Bankmanager hinterlassen Scherbenhaufen
Von Alex Wehnert, New York
Mit halsbrecherischem Tempo hat Greg Becker das Wachstum der Silicon Valley Bank in den vergangenen Jahren vorangetrieben, nun hinterlässt er einen Scherbenhaufen. Der 55-Jährige amtierte seit 2011 als CEO und führte das Geldhaus unter die 20 größten Finanzinstitute der USA. Ihren Aufstieg hatte die Silicon Valley Bank (SVB Financial) laut Insidern und Analysten vor allem der Risikofreude Beckers und seiner Führungsmannschaft zu verdanken.
Kurz nach den Verwerfungen der Finanzkrise gewann SVB Financial zahlreiche illiquide aufgestellte Start-ups als Kunden. Mitunter bot sie in den Folgejahren höhere Zinsen auf Einlagen als größere Konkurrenten und lockte finanzierungsbedürftige Unternehmen mit loseren Kreditvergabestandards. Die Manager sollen junge Tech-Firmen zudem angehalten haben, SVB Financial als exklusiven Banking-Anbieter zu nutzen.
Lange ohne Risikomanager
Somit entstand ein Konzentrationsrisiko. Auch nachdem die Federal Reserve im Frühjahr 2022 auf eine restriktivere Geldpolitik einschränkte, sollen Becker, CFO Daniel Beck und Präsident Michael Descheneaux unbeirrt an ihrer Strategie festgehalten haben. Einen hochrangigen, auf die Risikokontrolle spezialisierten Manager gab es bei SVB Financial über lange Strecken des vergangenen Jahres nicht mehr: Chief Risk Officer Laura Izurieta trat im April zurück und war formell noch bis Oktober bei der Bank beschäftigt, ihre Nachfolgerin Kim Olson wurde erst im Januar ernannt. Bekannt wurde die lange Vakanz erst durch Anfang März bei den Behörden eingereichte Dokumente.

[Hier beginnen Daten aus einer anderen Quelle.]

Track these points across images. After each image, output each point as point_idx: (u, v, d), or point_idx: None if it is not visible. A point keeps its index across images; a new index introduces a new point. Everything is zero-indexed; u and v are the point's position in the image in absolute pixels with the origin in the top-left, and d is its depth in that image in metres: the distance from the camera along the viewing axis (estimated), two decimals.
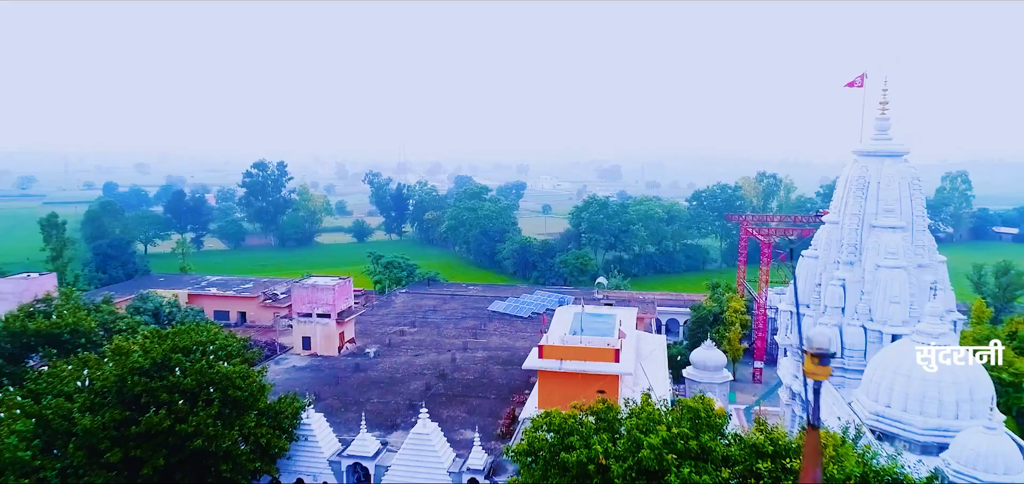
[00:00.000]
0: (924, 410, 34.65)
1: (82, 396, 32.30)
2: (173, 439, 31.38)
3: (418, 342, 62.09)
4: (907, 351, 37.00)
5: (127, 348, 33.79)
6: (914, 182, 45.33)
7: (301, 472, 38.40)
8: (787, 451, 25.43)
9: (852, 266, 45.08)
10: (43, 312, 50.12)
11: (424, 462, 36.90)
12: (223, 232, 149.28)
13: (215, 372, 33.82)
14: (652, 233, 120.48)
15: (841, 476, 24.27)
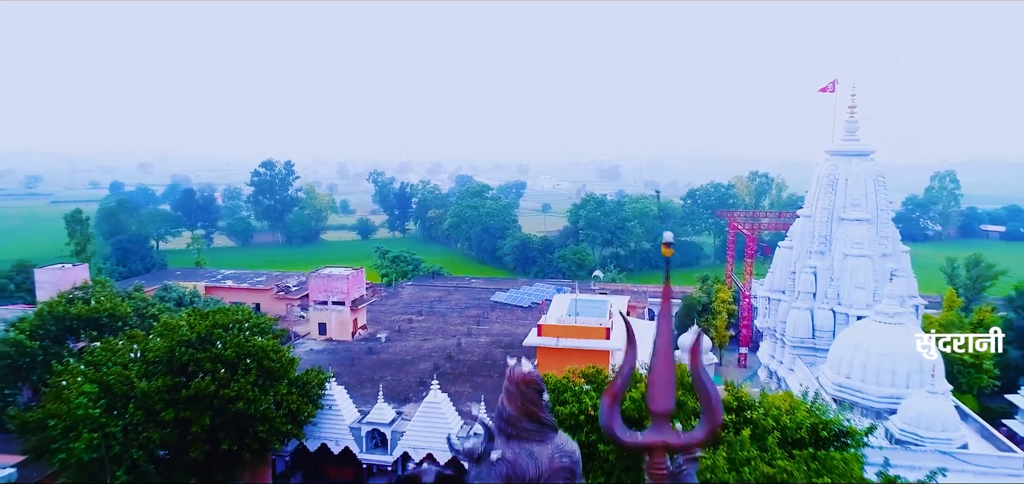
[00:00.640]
0: (879, 380, 39.09)
1: (136, 365, 36.77)
2: (217, 402, 35.81)
3: (425, 329, 66.49)
4: (867, 330, 41.52)
5: (175, 324, 38.30)
6: (879, 179, 49.76)
7: (325, 437, 42.88)
8: (749, 405, 29.93)
9: (823, 255, 49.53)
10: (82, 299, 54.45)
11: (435, 427, 41.29)
12: (232, 229, 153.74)
13: (252, 345, 38.32)
14: (647, 230, 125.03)
15: (793, 424, 28.71)
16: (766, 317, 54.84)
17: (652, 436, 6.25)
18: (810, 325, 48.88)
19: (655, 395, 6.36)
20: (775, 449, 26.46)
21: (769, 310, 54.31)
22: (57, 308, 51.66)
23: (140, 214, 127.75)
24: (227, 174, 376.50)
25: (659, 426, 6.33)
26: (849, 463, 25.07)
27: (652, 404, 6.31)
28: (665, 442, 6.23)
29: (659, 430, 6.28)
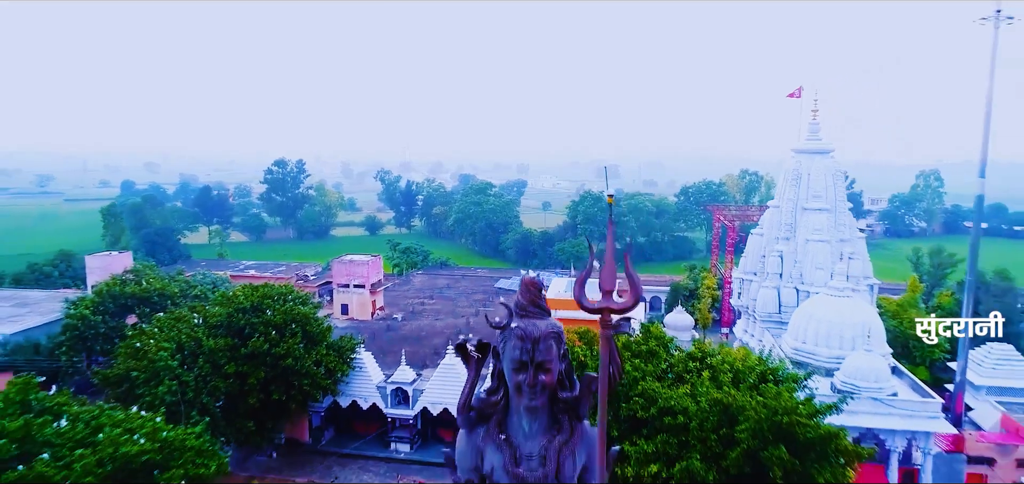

Unterdessen löste SVB Financial laut Finanzbericht im vergangenen Jahr Zins-Hedges auf Wertpapiere im Volumen von 14 Mrd. Dollar auf oder ließ diese auslaufen. Gerade die restriktive Geldpolitik und die damit einhergehende Liquiditätsverknappung im Markt führten aber dazu, dass zahlreiche SVB-Kunden ihre Einlagen abzogen. Um dies auszugleichen, musste die Bank Treasuries und andere Regierungsanleihen abstoßen, die infolge der Zinsanstiege inzwischen aber stark an Wert verloren hatten. Die verlustreichen Verkäufe alarmierten Kunden, es kam zu einem Bank Run – schließlich musste Ende der vergangenen Woche der staatliche Einlagensicherungsfonds FDIC eingreifen, womit der größte Bankenzusammenbruch in den USA seit 2008 feststand.
Für besonderen Ärger sorgt bei Investoren, dass Becker zwei Wochen bevor die SVB-Krise ihren Lauf nahm, ein Aktienpaket im Volumen von 3,6 Mill. Dollar verkaufte. Auch zahlte die Bank kurz vor ihrem Zusammenbruch wohl noch Leistungsprämien an Mitarbeiter aus.
Die ebenfalls kollabierte Signature Bank trieb unter dem langjährigen CEO und Mitgründer Joseph DePaolo, dessen Ablösung das Institut Mitte Februar verkündete, ebenfalls eine Expansion in einem vermeintlichen Wachstumsfeld voran: dem Kryptomarkt. Das Finanzinstitut lancierte ein Blockchain-basiertes Payment-System und startete ein Verwahrangebot für Stablecoin-Dienstleister. Auch die im November zusammengebrochene Digital-Assets-Börse FTX unterhielt bei Signature Konten.
Nach Überzeugung von Verwaltungsratsmitglied Barney Frank nahmen US-Regulatoren die Bank aufgrund ihres Krypto-Angebots ins Visier. Als die FDIC bei Signature die Kontrolle übernommen habe, sei die Lage bereits wieder stabil gewesen. Die New Yorker Finanzdienstleistungsaufsicht widersprach: Die Bank habe keine verlässlichen und einheitlichen Daten bereitgestellt, wodurch „eine signifikante Vertrauenskrise in die Führung“ entstanden sei. Pikant: Signature-Direktor Frank war als Mitglied des US-Repräsentantenhauses Co-Autor des Dodd-Frank Act – der eine Marktstabilisierung und stärkere Bankenregulierung nach der Finanzkrise 2008 zum Ziel hatte.